Movie mad Rosalie Futch (Kate Bosworth), a sweet, ordinary girl who works at a Piggly Wiggly store in Frasier’s Bottom, West Virginia, is besotted with screen hunk Tad Hamilton (Josh Duhamel). Meanwhile in Hollywood, worried his bad boy antics may be harming his chance to land a role in a forthcoming blockbuster, Tad agrees to participate in a contest wherein the lucky winner will land that much sought after date. No surprise that the winner turns out to be an over-the-moon Rosie, much to the delight of her friend/co-worker Cathy (Ginnifer Goodwin) and the dismay of Pete Monash (Topher Grace), who harbours a secret crush on his childhood friend. Her date with Tad goes even better than expected as the initially reluctant superstar recognises a warmth and goodness about this small town girl quite unlike anything else around his superficial life. So Tad arrives in Frasier’s Bottom, determined to woo Rosie, just as Pete is on the verge of admitting his feelings.
Rather like its heroine, this feel-good fable exudes a disarming sweetness liable to warm even the most curmudgeonly heart. In sunny-locked, lollipop luscious Rosie Futch, Kate Bosworth essays the most gosh-darn delightful character she has played since debuting in Blue Crush (2002), which makes you wonder why Hollywood struggles so hard to cast her in the right roles. Wide-eyed she may be but, winningly, Rosie is no ditz and doesn’t fall for any of Tad’s pickup lines. Instead she wins him over with her sincerity plus a propensity for folksy expressions along the lines of “shake-a-doo!” Trust me, you’ll be saying it for weeks.
Their date itself is a beautifully observed bit of writing, by Victor Levin, and acting that rings true about the goofy ways folks behave around the rich and famous, and how simply being around a happy, loving person can turn your life around. The chemistry between Bosworth and the equally engaging Josh Duhamel regrettably overshadows that between our heroine and the man we’re presumably meant to root for: Topher Grace.

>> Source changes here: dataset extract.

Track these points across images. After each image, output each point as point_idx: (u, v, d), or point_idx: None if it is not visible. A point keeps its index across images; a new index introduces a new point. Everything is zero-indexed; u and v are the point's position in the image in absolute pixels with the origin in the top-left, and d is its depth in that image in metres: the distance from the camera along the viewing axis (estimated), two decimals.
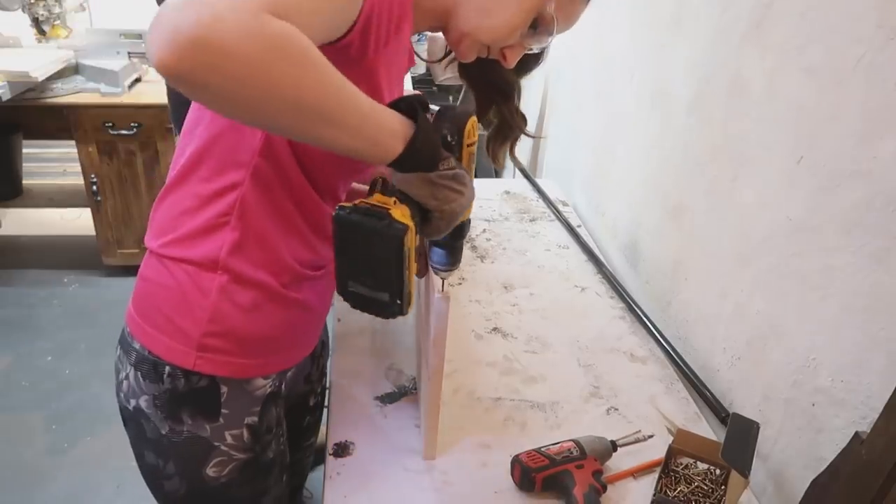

In spite of his unenviable predicament (Do you fancy your chances wooing the girl of your dreams against a gorgeous mega-star?), the filmmakers fail to make Pete as sympathetic as he really ought to be. Consequently, he comes across as a whiny, petulant jerk. Of course frustrated love makes jerks of us all, but as we follow Tad while he starts putting down roots in Frasier’s Bottom and takes to farm life like a duck to water, you find yourself itching to see the predictable plot take a different direction.
Levin and director Robert Luketic pitch a few curveballs to get the Rosalie-Pete romance back on track, but while Pete’s big speech in praise of his ladylove is a suitably heart-stirring moment (and pitched at Tad while he’s sitting on the toilet!), your heart sinks just a little watching a potentially marvellous movie settle for being an ordinary one. Away from the leads there are great turns from star-in-the-making Ginnifer Goodwin; Nathan Lane and Sean Hayes as Tad’s identically-named agents; Gary Cole as Rosie’s dad (“Have her back by dawn and no cocaine!”); and Kathryn Hahn ably handles some grace notes as the lovelorn and philosophically inclined bartender Angelica. Win a Date with Tad Hamilton tells the kind of story you thought died out with Sandra Dee movies. Far from classic, but wholly charming in the sheer sweetness and decency of its characters.